LEXINGTON, Ky. (WKYT/AP) - Snow has started to fall across much of Kentucky, hours after a strong cold front pushed through the state, bringing winds up to 55 miles per hour in places.
WKYT chief meteorologist Chris Bailey says gusty winds of up to 50 miles per hour will continue across the region into the overnight hours.
"Rounds of snow showers and squalls will increase during this time, and these two will team up to cause travel problems by morning," Bailey said.
Bailey forecasts up to two inches of snow in parts of eastern Kentucky, while the Lexington area could see anywhere from a coating to up to an inch of snow.
"The snow will come down pretty hard by Friday morning and that's when road conditions should take a turn for the worse," Bailey said. "Temps by then will bottom out in the low 20s and that means slick spots will develop."
Bailey says gusty winds will blow the snow around and make it feel like it's closer to 5 to 10 degrees at times.
Snow showers are forecast to end slowly from west to east Friday afternoon and evening.
Strong winds brought down trees and power lines in some parts of central Kentucky Thursday night.

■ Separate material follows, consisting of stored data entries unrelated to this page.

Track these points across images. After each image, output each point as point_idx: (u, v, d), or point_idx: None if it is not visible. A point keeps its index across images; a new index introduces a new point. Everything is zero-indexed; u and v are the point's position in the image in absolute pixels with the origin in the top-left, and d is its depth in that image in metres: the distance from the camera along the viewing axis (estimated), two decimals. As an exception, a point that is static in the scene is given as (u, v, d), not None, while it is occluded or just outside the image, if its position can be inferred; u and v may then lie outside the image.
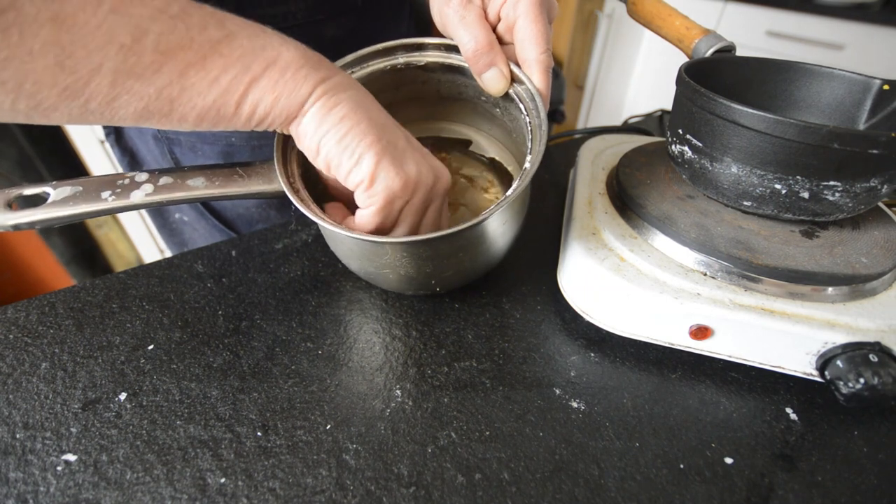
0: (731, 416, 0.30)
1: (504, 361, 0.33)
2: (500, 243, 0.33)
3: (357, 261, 0.33)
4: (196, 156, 0.49)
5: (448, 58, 0.35)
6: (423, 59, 0.35)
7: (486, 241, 0.32)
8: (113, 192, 0.28)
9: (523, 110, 0.32)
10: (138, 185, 0.29)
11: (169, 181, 0.29)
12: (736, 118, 0.30)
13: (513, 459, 0.27)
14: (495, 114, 0.38)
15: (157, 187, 0.29)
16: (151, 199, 0.28)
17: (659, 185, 0.38)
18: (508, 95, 0.33)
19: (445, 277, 0.33)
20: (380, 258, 0.31)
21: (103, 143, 1.17)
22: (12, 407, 0.28)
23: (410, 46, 0.35)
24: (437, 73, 0.37)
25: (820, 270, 0.30)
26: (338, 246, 0.34)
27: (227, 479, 0.26)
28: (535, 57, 0.31)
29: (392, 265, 0.31)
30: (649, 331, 0.32)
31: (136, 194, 0.28)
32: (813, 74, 0.38)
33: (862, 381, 0.27)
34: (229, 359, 0.32)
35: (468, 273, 0.34)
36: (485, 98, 0.37)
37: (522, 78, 0.32)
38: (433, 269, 0.31)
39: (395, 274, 0.32)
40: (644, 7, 0.42)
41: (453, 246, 0.31)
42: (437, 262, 0.31)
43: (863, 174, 0.29)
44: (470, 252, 0.32)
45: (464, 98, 0.39)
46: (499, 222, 0.31)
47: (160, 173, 0.29)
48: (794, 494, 0.26)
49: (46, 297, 0.36)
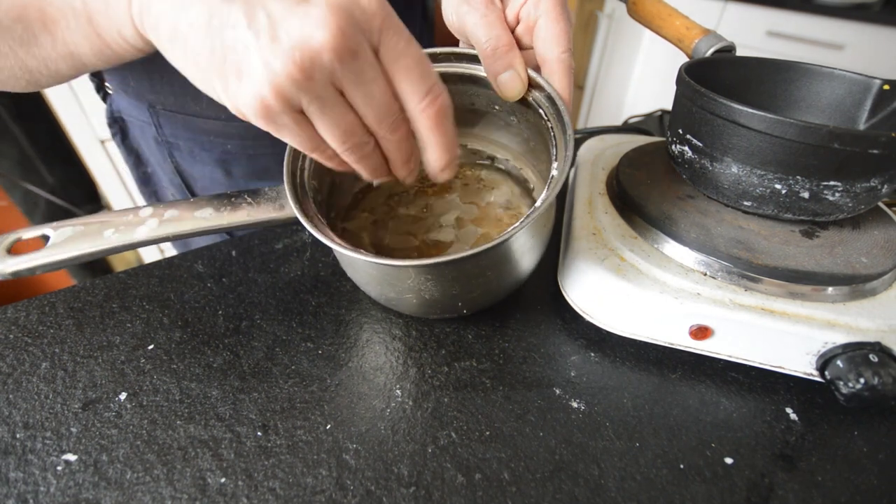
0: (731, 416, 0.30)
1: (504, 361, 0.33)
2: (529, 258, 0.31)
3: (377, 286, 0.31)
4: (194, 160, 0.49)
5: (459, 67, 0.33)
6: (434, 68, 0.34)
7: (516, 257, 0.30)
8: (116, 229, 0.27)
9: (544, 115, 0.30)
10: (143, 220, 0.28)
11: (175, 214, 0.28)
12: (736, 118, 0.30)
13: (513, 459, 0.27)
14: (510, 122, 0.37)
15: (163, 221, 0.28)
16: (157, 234, 0.28)
17: (659, 185, 0.38)
18: (526, 101, 0.31)
19: (472, 299, 0.31)
20: (401, 282, 0.28)
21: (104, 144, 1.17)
22: (12, 407, 0.28)
23: None
24: (448, 84, 0.35)
25: (820, 270, 0.30)
26: (355, 272, 0.32)
27: (227, 478, 0.26)
28: (556, 55, 0.29)
29: (415, 289, 0.29)
30: (649, 331, 0.32)
31: (140, 230, 0.27)
32: (813, 74, 0.38)
33: (862, 381, 0.27)
34: (229, 359, 0.32)
35: (496, 293, 0.32)
36: (498, 107, 0.36)
37: (541, 83, 0.30)
38: (460, 291, 0.29)
39: (418, 298, 0.30)
40: (644, 7, 0.42)
41: (481, 265, 0.28)
42: (463, 282, 0.29)
43: (863, 174, 0.29)
44: (499, 270, 0.30)
45: (476, 108, 0.37)
46: (528, 235, 0.29)
47: (166, 207, 0.28)
48: (794, 494, 0.26)
49: (46, 297, 0.36)
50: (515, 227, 0.26)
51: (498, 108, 0.36)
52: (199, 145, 0.48)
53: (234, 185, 0.50)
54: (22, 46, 0.25)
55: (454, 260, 0.25)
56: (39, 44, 0.25)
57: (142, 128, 0.50)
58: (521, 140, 0.39)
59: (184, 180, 0.52)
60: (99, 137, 1.16)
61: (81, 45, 0.24)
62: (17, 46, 0.25)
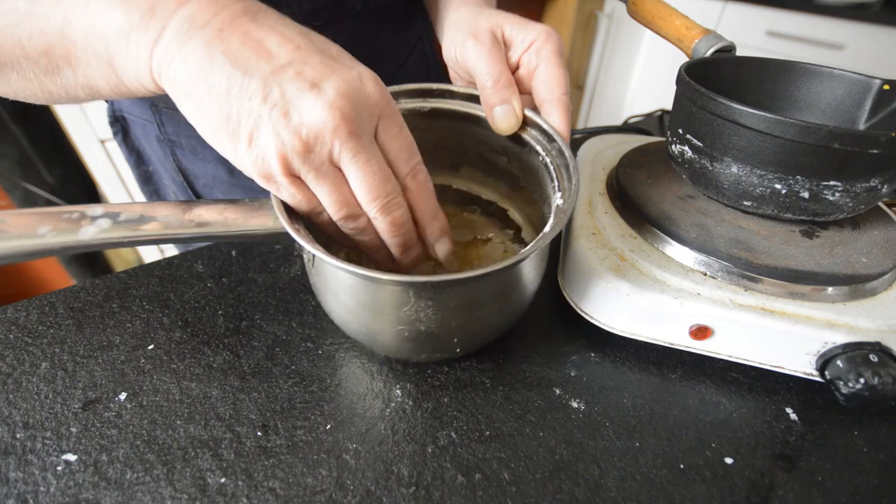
0: (731, 416, 0.30)
1: (504, 361, 0.33)
2: (529, 290, 0.30)
3: (362, 315, 0.26)
4: (197, 158, 0.49)
5: (453, 104, 0.34)
6: (426, 104, 0.34)
7: (520, 286, 0.28)
8: (54, 227, 0.24)
9: (540, 152, 0.31)
10: (91, 219, 0.24)
11: (134, 216, 0.25)
12: (736, 118, 0.30)
13: (513, 459, 0.27)
14: (500, 163, 0.36)
15: (117, 223, 0.24)
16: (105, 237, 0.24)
17: (659, 185, 0.38)
18: (520, 139, 0.32)
19: (470, 334, 0.28)
20: (396, 309, 0.25)
21: (104, 144, 1.17)
22: (12, 407, 0.28)
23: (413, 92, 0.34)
24: (441, 120, 0.35)
25: (820, 270, 0.30)
26: (336, 297, 0.27)
27: (227, 478, 0.26)
28: (556, 96, 0.31)
29: (410, 319, 0.25)
30: (649, 331, 0.32)
31: (86, 231, 0.24)
32: (813, 74, 0.38)
33: (862, 381, 0.27)
34: (229, 359, 0.32)
35: (494, 328, 0.30)
36: (488, 146, 0.36)
37: (538, 121, 0.31)
38: (460, 323, 0.26)
39: (411, 330, 0.26)
40: (644, 7, 0.42)
41: (486, 292, 0.26)
42: (465, 313, 0.26)
43: (863, 174, 0.29)
44: (502, 300, 0.28)
45: (466, 147, 0.37)
46: (532, 265, 0.28)
47: (123, 207, 0.25)
48: (794, 494, 0.26)
49: (46, 297, 0.36)
50: (528, 248, 0.24)
51: (488, 148, 0.36)
52: (202, 143, 0.48)
53: (237, 182, 0.50)
54: (46, 75, 0.26)
55: (467, 278, 0.23)
56: (62, 75, 0.26)
57: (144, 126, 0.50)
58: (509, 181, 0.38)
59: (186, 179, 0.52)
60: (99, 137, 1.16)
61: (100, 81, 0.26)
62: (42, 75, 0.26)
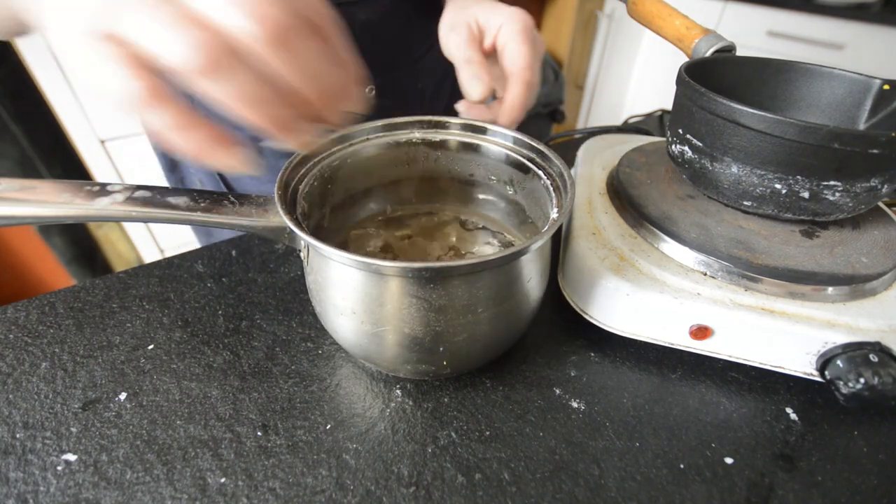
0: (731, 416, 0.30)
1: (504, 361, 0.33)
2: (527, 304, 0.28)
3: (359, 311, 0.26)
4: None
5: (464, 136, 0.36)
6: (437, 135, 0.36)
7: (516, 295, 0.27)
8: (74, 195, 0.25)
9: (542, 175, 0.32)
10: (108, 193, 0.25)
11: (147, 195, 0.26)
12: (736, 118, 0.30)
13: (513, 459, 0.27)
14: (507, 193, 0.38)
15: (130, 199, 0.26)
16: (118, 209, 0.25)
17: (659, 185, 0.38)
18: (523, 166, 0.34)
19: (456, 344, 0.26)
20: (379, 306, 0.25)
21: (104, 144, 1.17)
22: (12, 407, 0.28)
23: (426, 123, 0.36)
24: (451, 152, 0.37)
25: (820, 270, 0.30)
26: (327, 296, 0.27)
27: (227, 478, 0.26)
28: (517, 70, 0.34)
29: (392, 317, 0.25)
30: (649, 331, 0.32)
31: (102, 201, 0.25)
32: (813, 74, 0.38)
33: (862, 381, 0.27)
34: (229, 359, 0.32)
35: (484, 343, 0.28)
36: (496, 178, 0.37)
37: (540, 148, 0.33)
38: (444, 327, 0.25)
39: (396, 333, 0.26)
40: (644, 7, 0.42)
41: (472, 292, 0.25)
42: (450, 316, 0.25)
43: (863, 174, 0.29)
44: (493, 308, 0.26)
45: (474, 179, 0.38)
46: (530, 269, 0.27)
47: (138, 188, 0.26)
48: (794, 494, 0.26)
49: (46, 297, 0.36)
50: (522, 243, 0.24)
51: (495, 180, 0.38)
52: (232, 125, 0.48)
53: (266, 167, 0.50)
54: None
55: (441, 268, 0.23)
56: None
57: None
58: (516, 212, 0.38)
59: None
60: (99, 137, 1.15)
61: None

Winds even knocked down the city of Georgetown's Christmas tree.
At 11 p.m. Thursday, nearly 7,000 Kentucky Utilities customers were without power. In Fayette County, less than 700 customers were without power at that time.
Elsewhere, the snowstorm that is crawling slowly across the Midwest has led to a 25-vehicle pileup in Iowa that killed one person. Police say drivers were blinded by blowing snow and didn't see vehicles that had slowed or stopped on Interstate 80.
Drivers throughout the Plains and Midwest are hampered by heavy snow and strong winds that combined for blizzard conditions in areas from Kansas to Wisconsin.
The windy conditions have contributed to tens of thousands of power outages.
Forecasters say the snow cover will drag temperatures much lower in Nebraska and Iowa, with readings in the single digits.
About 1,000 flights have been canceled as a winter storm bears down on the Midwest. The bulk of the flights are at Chicago's O'Hare and Midway international airports.
American Airlines canceled all of its O'Hare flights scheduled after 8 p.m. Thursday, saying it expected winds to make it "very difficult, if not impossible, to operate" out of the airport.
Southwest Airlines canceled all its Midway flights after 4:30 p.m.
Airlines are waiving fees for some travelers who want to change their plans.